An occultation of Io by Europa. Taken from here.

Four hot spots corresponding to active volcanoes are visible on Io’s surface. As Europa’s projected disk sweeps across Io’s surface the volcanoes disappear out of view one by one, leaving a signature in the observed total flux (not shown). Here is what the data looks like for a similar occultation, except in the case where Io is occulted by Jupiter:

An occultation of Io by Europa. Taken from here.

The occultation lasts for about 4 minutes and in this particular case we are observing Io as it passes behind the limb of Jupiter and hence the flux is increasing with time. The data is very high quality (because Io is in the Solar System so it’s easy to observe) and one can clearly see two steps in the light curve which correspond to individual volcanoes on Io’s surface. We built a probabilistic model using Starry in order to reconstruct the locations of the hot spots of the volcanoes from a few light curves. Importantly, in our model we don’t assume that we know the locations of the spots or how many there are, we only assume a sparse prior on the map, meaning that we expect the surface to consist of a few high temperature hotspots (corresponding major volcanoes) and be cold regions everywhere else. The map of Io that we are able to infer from only two light curves is shown below:

Median inferred map of surface thermal emission on Jupiter's moon Io. Output of a probabilistic model fitted on two occultation light curves (1D time series data).

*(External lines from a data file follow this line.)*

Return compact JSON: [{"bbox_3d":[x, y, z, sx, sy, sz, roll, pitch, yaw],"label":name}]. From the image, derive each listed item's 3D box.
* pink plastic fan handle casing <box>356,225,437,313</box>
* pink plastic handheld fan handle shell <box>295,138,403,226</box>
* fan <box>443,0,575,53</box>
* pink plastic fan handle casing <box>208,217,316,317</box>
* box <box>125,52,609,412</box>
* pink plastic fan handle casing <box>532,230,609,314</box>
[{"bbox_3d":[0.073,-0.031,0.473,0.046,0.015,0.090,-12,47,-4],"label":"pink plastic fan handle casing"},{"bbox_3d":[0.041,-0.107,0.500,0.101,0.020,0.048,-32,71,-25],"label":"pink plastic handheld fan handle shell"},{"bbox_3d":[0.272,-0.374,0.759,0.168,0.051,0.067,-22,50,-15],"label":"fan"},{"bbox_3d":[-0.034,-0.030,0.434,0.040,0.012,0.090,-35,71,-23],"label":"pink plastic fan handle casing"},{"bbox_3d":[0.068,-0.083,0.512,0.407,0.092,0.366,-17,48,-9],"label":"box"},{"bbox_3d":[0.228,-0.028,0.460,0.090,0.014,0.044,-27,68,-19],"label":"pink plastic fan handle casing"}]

The model has thousands of parameters but we are able to avoid overfitting by using a sparsity inducing prior and by sampling the posterior with Hamiltonian Monte Carlo. We also use a Gaussian Process to model residual noise in the observations which is present because of instrument deficiencies and weather (the observations were taken from Earth). The Gaussian Process supplements the physical model and prevents it from overfitting the features in the light curve which are purely due to noise or the weather. We find that the explanatory power of the Gaussian Process is about what we would expect. If a certain feature in the light curve can be well explained by the physical surface model, the physical model won’t be outcompeted by the Gaussian Process. For more details about this work, check out our paper.

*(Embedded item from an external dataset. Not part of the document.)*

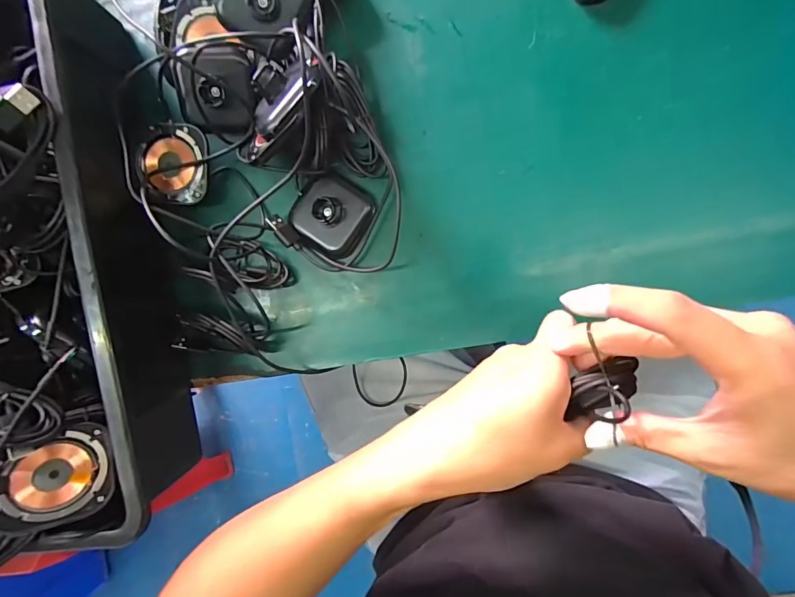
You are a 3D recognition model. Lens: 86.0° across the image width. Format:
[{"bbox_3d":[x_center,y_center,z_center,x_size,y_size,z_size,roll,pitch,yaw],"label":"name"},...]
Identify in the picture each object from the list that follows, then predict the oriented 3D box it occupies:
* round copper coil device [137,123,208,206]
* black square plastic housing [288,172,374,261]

Evolving stars and circumbinary exoplanets

Tatooine, the original circumbinary planet.

When the original Star Wars film aired in 1977 planets orbiting around binary stars were purely fictional objects. Thanks to the Kepler space telescope today we know that circumbinary planets not only exist, they are quite common.

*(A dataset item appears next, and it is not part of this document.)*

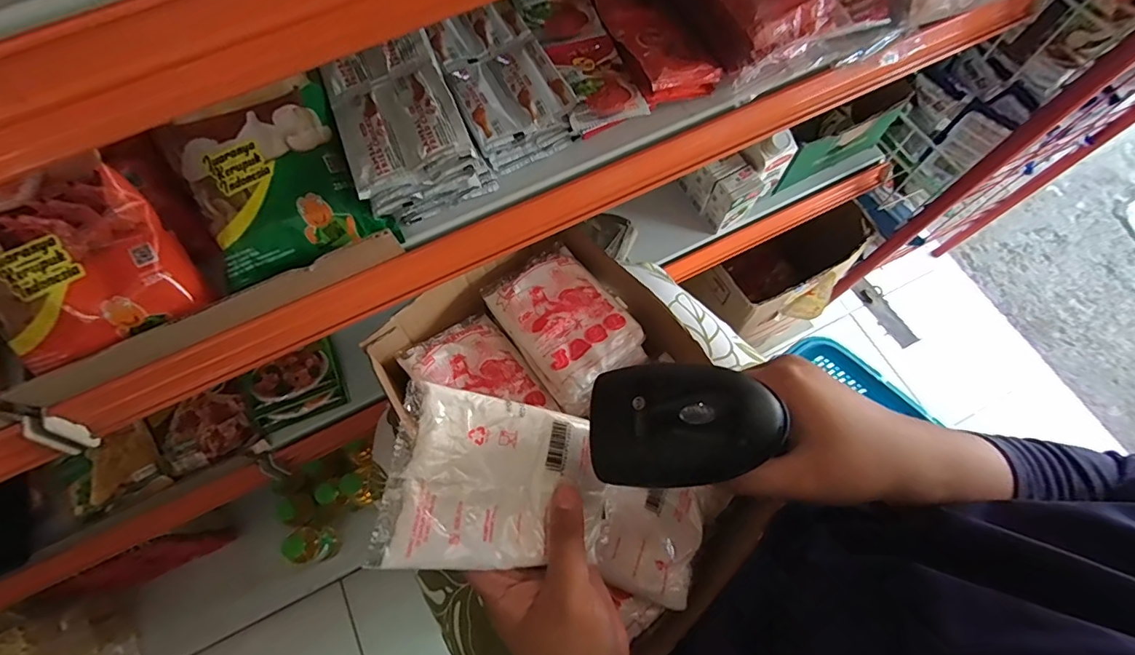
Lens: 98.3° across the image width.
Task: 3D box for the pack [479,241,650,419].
[{"bbox_3d":[-0.001,-0.006,0.410,0.088,0.021,0.136,-33,72,-12],"label":"pack"}]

Since the gravitational binding energy between two stars is much stronger than the binding energy between a single star and a planet, circumbinary planets have to be sufficiently far away from the two stars to avoid being ejected from the system or engulfed by one of the stars. In my master’s thesis, I was interested in what happens to such planets as one of the two stars in the binary evolves and becomes a Red Giant star, a process during which the star’s size increases by several orders of magnitude.

To see what happens to the planets orbiting around the binary system containing a Red Giant I developed an analytical model of the interaction between the binary star and the outer planets using Hamiltonian mechanics and I also ran computer simulations directly simulating the gravitational interactions between the planets and the binary using the N-BODY code REBOUND. I found that there are no easy answers to the question and that the outcome of what happens to a given system depends on specific properties of that system and the initial conditions. My master’s thesis is available for download here.

Phase space plots of a Hamiltonian system describing an interaction between a circumbinary planet and a binary star.